AFAIK, you are supposed to distribute the MSVC runtimes as merge modules within your MSI package, which is what for instance LibreOffice does.

Const-me · on Sept 8, 2017

> you are supposed to distribute the MSVC runtimes as merge modules

Right, that’s what MS tell.

What they don’t tell is these merge modules aren’t compatible enough. E.g. it’s impossible to install VC 2015 runtime DLLs (so-called Universal CRT) on a never updated Windows 7 SP1 machine.

pjmlp · on Sept 8, 2017

Well my work laptop is Windows 7 up to date, with VS 2015 Update 3.

So it got installed there somehow.

Const-me · on Sept 8, 2017

The problem only affects PCs that aren’t up to date.

Specifically, PCs without KB2999226 installed.
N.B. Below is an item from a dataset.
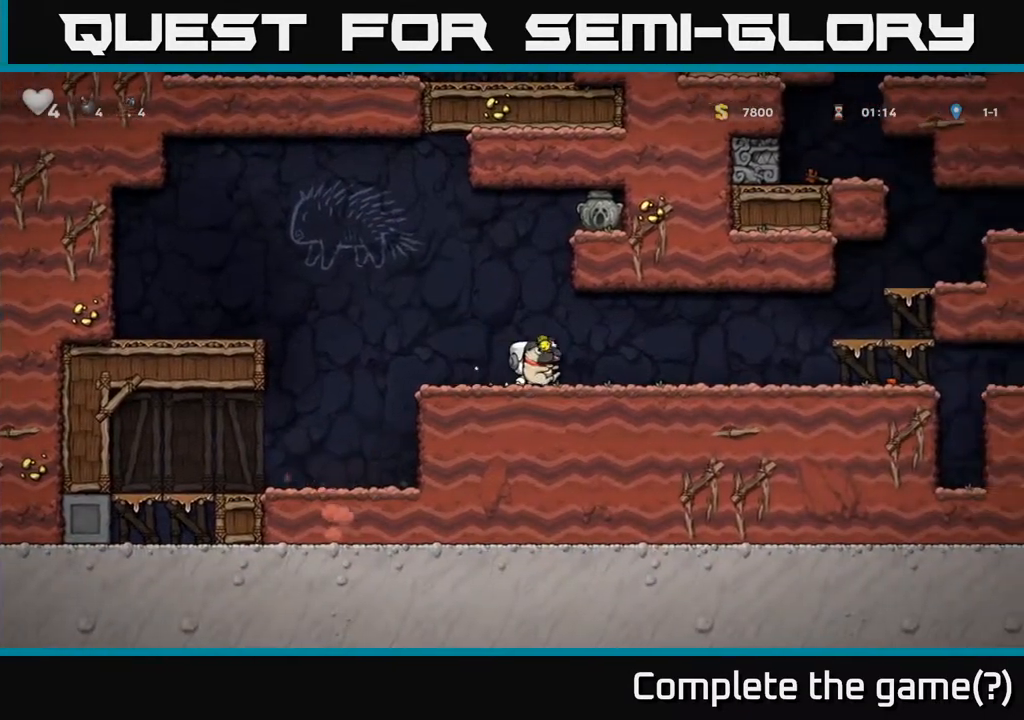
{"buttons": ["DPAD_RIGHT"], "left_stick": "center", "right_stick": "center", "events": []}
Not all people update their Windows. Some just don’t care. Others people don’t want to connect PC to the internet. There’re also people who use mobile internet and pay for bandwidth.

When they’re unable to run the software they’ve paid money for, I don’t want to update Windows for them, I want my software to work. Hence, no dynamic CRT.
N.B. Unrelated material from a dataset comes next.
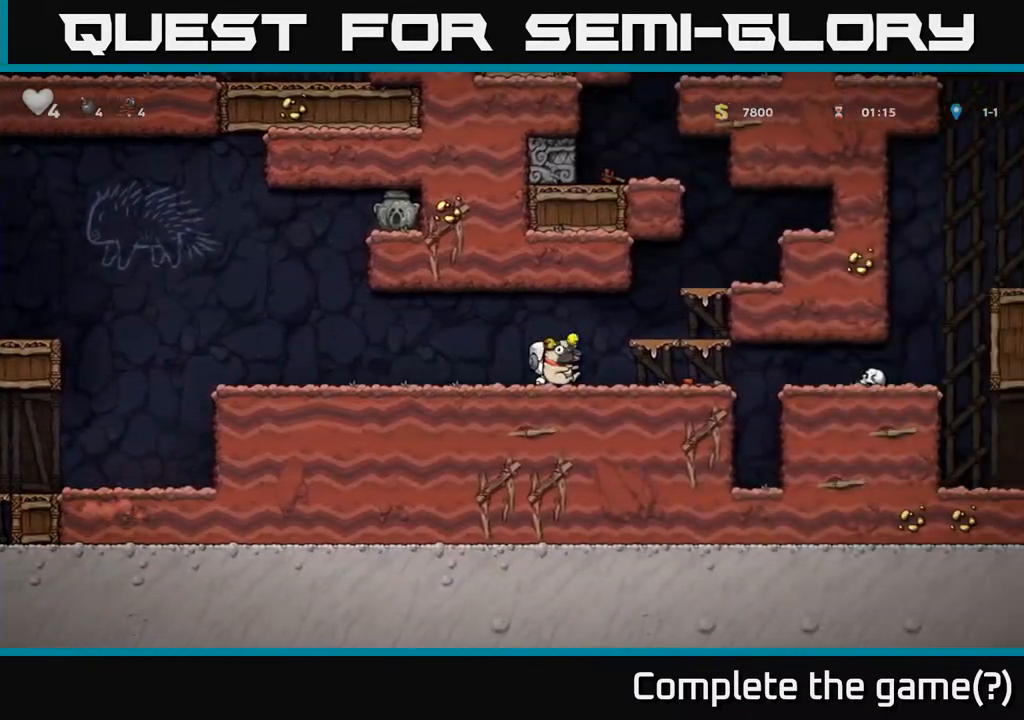
{"buttons": ["DPAD_LEFT"], "left_stick": "center", "right_stick": "center", "events": [[183, "DPAD_DOWN", "down"], [217, "DPAD_RIGHT", "up"], [283, "X", "down"], [350, "DPAD_DOWN", "up"], [350, "DPAD_LEFT", "down"], [383, "X", "up"]]}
hypervis0r · on Sept 10, 2017

So you're refusing to have a basic update installed? Let me guess, you're going to complain and say Windows is insecure because you got WannaCry'd because you didn't update your system and blame it on MS instead?

(you = whoever "doesn't care" about updates)

Const-me · on Sept 10, 2017

It’s unlikely to get WannaCry unless the PC is connected to internet or LAN.

The software we’re offering doesn’t require to be online. It normally works unattended for hours, controlling some specialized industrial hardware. Not unlike embedded software. For this particular use case, being offline has it’s upsides: no downloads, no updates, no reboots.

The users who discovered that bug (initially I did include these CRT merge modules in my installer, as recommended by MS) didn’t even send us a screenshot. Instead, they took a photo of their PC’s screens with the error message, and sent us that. Then I was able to reproduce on an offline Win7 VmWare machine, and deliver a fixed version with statically linked CRT, which BTW worked OK even on a vanilla Windows 7 sp0 from 2009.

Personally, I would recommend updating Windows instead, and I do update the PCs I own. But I can, and do, support running my software on a never updated system.

cesarb · on Sept 8, 2017

> Not all people update their Windows. Some just don’t care. Others people don’t want to connect PC to the internet. There’re also people who use mobile internet and pay for bandwidth.

And sometimes Windows Update simply stops working. I've seen it happen more than once.

connorcpu · on Sept 8, 2017

You can actually just compile by setting $env:RUSTFLAGS="-C target-feature=+crt-static" and it will completely drop the dependency on vcruntime.dll. Rust is basically only pulling in memcpy/memset/etc. Not really things you'd be worried about statically linking.